**PASSAGE:**
BEGIN
I'm ignorant about servers and linux, but should have an answer. I'm trying to be objective.
Thanks,

REQUIREMENTS:
• First prove Flash without a media server 'just flash runtime AVM2'
• Have an answer for how it performs
• Furthermore, know what happens when Flash communicates server scripts, dll, etc.

USE:
I want to run animations, and have Flash communicate
and send and receive messages.


COMMENTS: 'from penguin.swf'

-Browsers
seems to work in opera but crashes konqueror (may be my configuration)

-64Bit
When can we expect a native 64-bit version of Flash Player? It's almost unbelievable how slow proprietary closed source applications are when it comes to native support for 64-bit technology.

-FullScreen
I don't understand this fullscreen acceleration problem. On youtube.com, fullscreen videos are mostly unwatchable with the new player, but the old player they play fine. Why can't you force acceleration???

-CPU
Just updated from the previous stable to this new one and I'm seeing some horrible cpu usage. On a 7600GT with latest stable nvidia drivers it uses 40% cpu to merely show a video, and jumps up to 80% when full screen (on a dual core x2 @ 2.2ghz). If I turn off hardware acceleration while a video is playing I get one cpu maxed out at 100% and the other at 80%. The videos I tested were just on youtube. I'm using a 32bit firefox (2.0.0.11) on x86_64 gentoo. Hope you can look into this.
END
**PROMPT A:**
Please answer these questions from the Flash Player post, one per line:
(i) Which browser crashes, according to the comments?
(ii) Which graphics card does the CPU comment name?
(iii) Besides running animations, what does the writer want Flash to do?
**PROMPT B:** Resume the Flash Player post, continuing on from its final sentence.

**EXTRACTED INFORMATION:**
BEGIN
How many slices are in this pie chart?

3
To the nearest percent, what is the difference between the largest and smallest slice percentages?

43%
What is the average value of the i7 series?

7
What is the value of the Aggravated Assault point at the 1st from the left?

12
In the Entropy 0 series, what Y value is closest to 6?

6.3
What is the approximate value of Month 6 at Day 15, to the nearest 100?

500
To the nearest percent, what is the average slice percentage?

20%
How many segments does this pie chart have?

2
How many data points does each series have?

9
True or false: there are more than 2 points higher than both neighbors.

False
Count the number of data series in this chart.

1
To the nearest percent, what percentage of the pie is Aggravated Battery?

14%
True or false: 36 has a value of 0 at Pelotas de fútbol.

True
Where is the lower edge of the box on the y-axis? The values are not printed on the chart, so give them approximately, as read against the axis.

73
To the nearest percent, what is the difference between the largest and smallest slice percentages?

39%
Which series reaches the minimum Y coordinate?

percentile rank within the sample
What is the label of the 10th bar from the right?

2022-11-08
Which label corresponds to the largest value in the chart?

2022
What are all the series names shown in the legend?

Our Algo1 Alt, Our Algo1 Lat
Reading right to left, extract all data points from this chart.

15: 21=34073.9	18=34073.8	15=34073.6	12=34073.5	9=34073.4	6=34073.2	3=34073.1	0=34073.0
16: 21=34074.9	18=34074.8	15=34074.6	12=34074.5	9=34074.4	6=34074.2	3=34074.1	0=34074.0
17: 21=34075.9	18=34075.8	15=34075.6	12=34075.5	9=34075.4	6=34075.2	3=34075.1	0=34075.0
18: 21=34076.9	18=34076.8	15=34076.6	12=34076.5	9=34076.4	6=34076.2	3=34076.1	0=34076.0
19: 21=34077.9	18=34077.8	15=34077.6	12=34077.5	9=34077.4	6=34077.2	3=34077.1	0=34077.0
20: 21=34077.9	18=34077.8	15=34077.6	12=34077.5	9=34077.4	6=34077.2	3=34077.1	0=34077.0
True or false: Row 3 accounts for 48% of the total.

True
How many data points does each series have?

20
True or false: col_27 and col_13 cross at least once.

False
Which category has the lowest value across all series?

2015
END
**EXERCISE ANSWER A:**
(i) Konqueror
(ii) A 7600GT
(iii) Communicate, and send and receive messages

**EXERCISE ANSWER B:**
The comments about Flash not being 64bit, taking up CPU, and choaking in fullscreen don't seem unique to Linux

+2  A: 

There is a 64-bit Flash player for Linux... unfortunately though, you can't seem to get it from Adobe right now. They have stripped the beta site for flash player 10 64-bit and put up an unhelpful message: http://labs.adobe.com/technologies/flashplayer10/64bit.html

If you have a distro like Ubuntu (or Ubuntu Server) they tend to use the ndiswrapper to use the 32-bit flash player. I've found this to be VERY unstable. The 64-bit version I've had no stability issues with.

There is VERY little difference between Linux Desktop and Server builds as far as Flash is concerned. It runs in the browser and as long as you have a browser installed (I've only used Firefox/Iceweasel for Debian) Flash will work the same on a Server as it does a Desktop. If you can get the libflashplayer.so for 64-bit it can simply be dropped in the plugin folder of your browser and should work. Different browsers have different folders. ( Firefox in Ubuntu is /usr/lib/firefox-addons/plugins and Chrome is /opt/google/chrome/plugins )

There is no hardware acceleration in the beta Flash 10 player, that explains the full screen tearing issues and the CPU performance you stated. (All rendering done in the beta player is using full CPU, including video decompresion. CPUs suck at doing these things.)

As far as how it communicates? It communicates just as it does in the Windows client. You can use ExternalInterface to communicate with javascript on the page or if you are hosting it on Coldfusion you can use Remoting just as you can on Windows servers. If you are using a Linux Server as the media host, it will work just fine for Windows clients and they will still have video acceleration. The hosting server has no real impact on the Client performance as far as that is concerned.

If you like to be optimistic, the site I linked above does state that there will be a new version coming... but there's no release estimate for that.

I work in Flash for work, advocate Linux for people who don't game a lot, and generally think the situation with Adobe right now is pretty much crap... but I'm holding out hope that they have something up their sleeve.

Andir
@Andir, thanks for best answer. I look forward to 64bit when ever it comes out.